- [WHAT THE TASK ASKS] Copy out the material below line for line with no changes, and leave the pictures out.

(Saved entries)
==============================

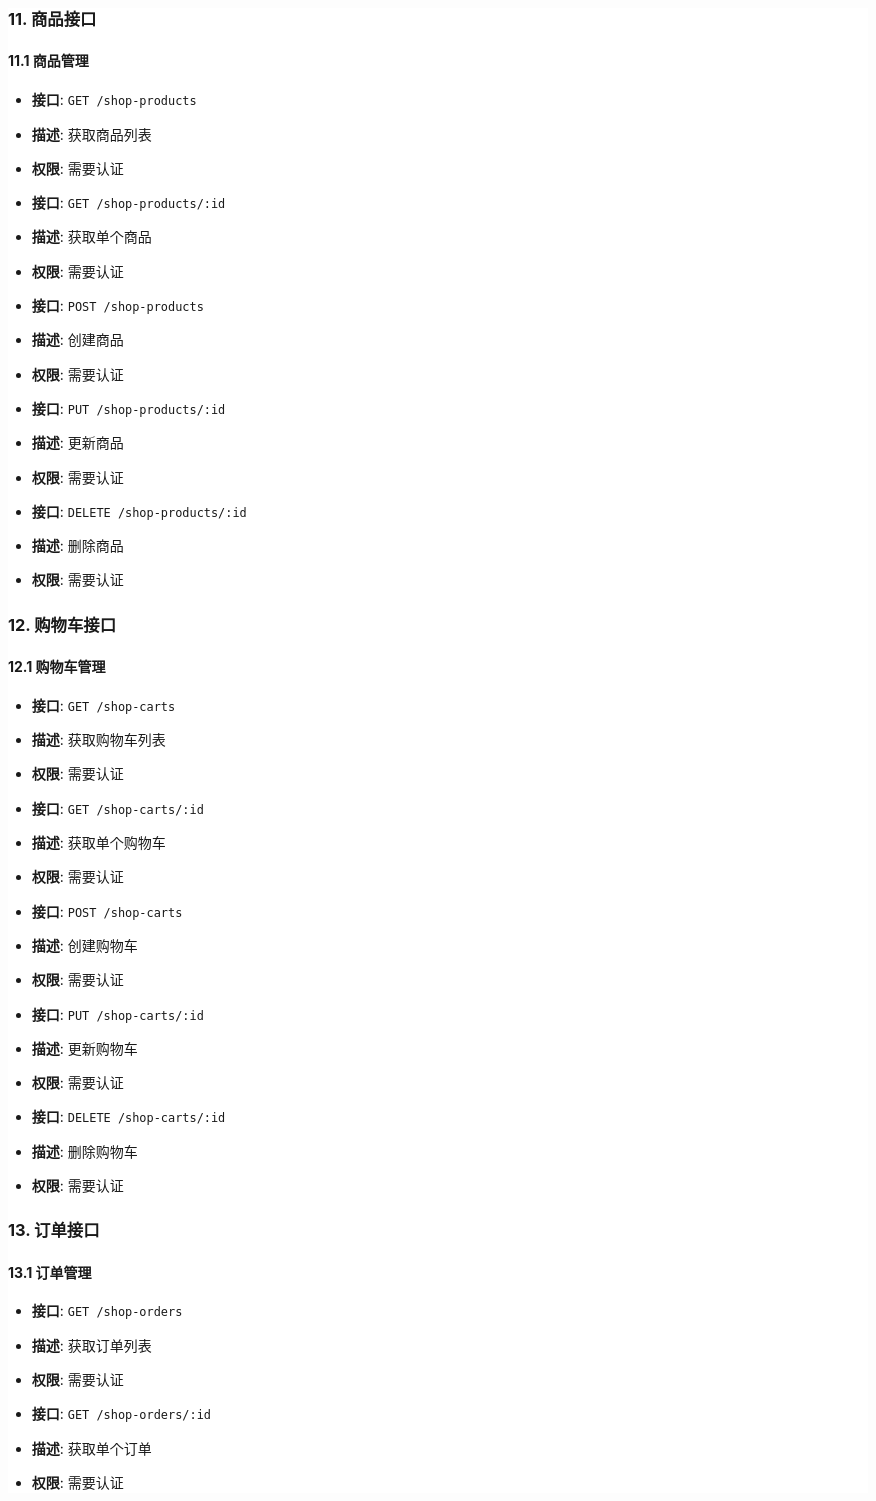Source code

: ### 11. 商品接口

#### 11.1 商品管理
- **接口**: `GET /shop-products`
- **描述**: 获取商品列表
- **权限**: 需要认证

- **接口**: `GET /shop-products/:id`
- **描述**: 获取单个商品
- **权限**: 需要认证

- **接口**: `POST /shop-products`
- **描述**: 创建商品
- **权限**: 需要认证

- **接口**: `PUT /shop-products/:id`
- **描述**: 更新商品
- **权限**: 需要认证

- **接口**: `DELETE /shop-products/:id`
- **描述**: 删除商品
- **权限**: 需要认证

### 12. 购物车接口

#### 12.1 购物车管理
- **接口**: `GET /shop-carts`
- **描述**: 获取购物车列表
- **权限**: 需要认证

- **接口**: `GET /shop-carts/:id`
- **描述**: 获取单个购物车
- **权限**: 需要认证

- **接口**: `POST /shop-carts`
- **描述**: 创建购物车
- **权限**: 需要认证

- **接口**: `PUT /shop-carts/:id`
- **描述**: 更新购物车
- **权限**: 需要认证

- **接口**: `DELETE /shop-carts/:id`
- **描述**: 删除购物车
- **权限**: 需要认证

### 13. 订单接口

#### 13.1 订单管理
- **接口**: `GET /shop-orders`
- **描述**: 获取订单列表
- **权限**: 需要认证

- **接口**: `GET /shop-orders/:id`
- **描述**: 获取单个订单
- **权限**: 需要认证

==============================

- [RESPONSE FOR THIS EXERCISE]
Source code

: ### 11. 商品接口

#### 11.1 商品管理
- **接口**: `GET /shop-products`
- **描述**: 获取商品列表
- **权限**: 需要认证

- **接口**: `GET /shop-products/:id`
- **描述**: 获取单个商品
- **权限**: 需要认证

- **接口**: `POST /shop-products`
- **描述**: 创建商品
- **权限**: 需要认证

- **接口**: `PUT /shop-products/:id`
- **描述**: 更新商品
- **权限**: 需要认证

- **接口**: `DELETE /shop-products/:id`
- **描述**: 删除商品
- **权限**: 需要认证

### 12. 购物车接口

#### 12.1 购物车管理
- **接口**: `GET /shop-carts`
- **描述**: 获取购物车列表
- **权限**: 需要认证

- **接口**: `GET /shop-carts/:id`
- **描述**: 获取单个购物车
- **权限**: 需要认证

- **接口**: `POST /shop-carts`
- **描述**: 创建购物车
- **权限**: 需要认证

- **接口**: `PUT /shop-carts/:id`
- **描述**: 更新购物车
- **权限**: 需要认证

- **接口**: `DELETE /shop-carts/:id`
- **描述**: 删除购物车
- **权限**: 需要认证

### 13. 订单接口

#### 13.1 订单管理
- **接口**: `GET /shop-orders`
- **描述**: 获取订单列表
- **权限**: 需要认证

- **接口**: `GET /shop-orders/:id`
- **描述**: 获取单个订单
- **权限**: 需要认证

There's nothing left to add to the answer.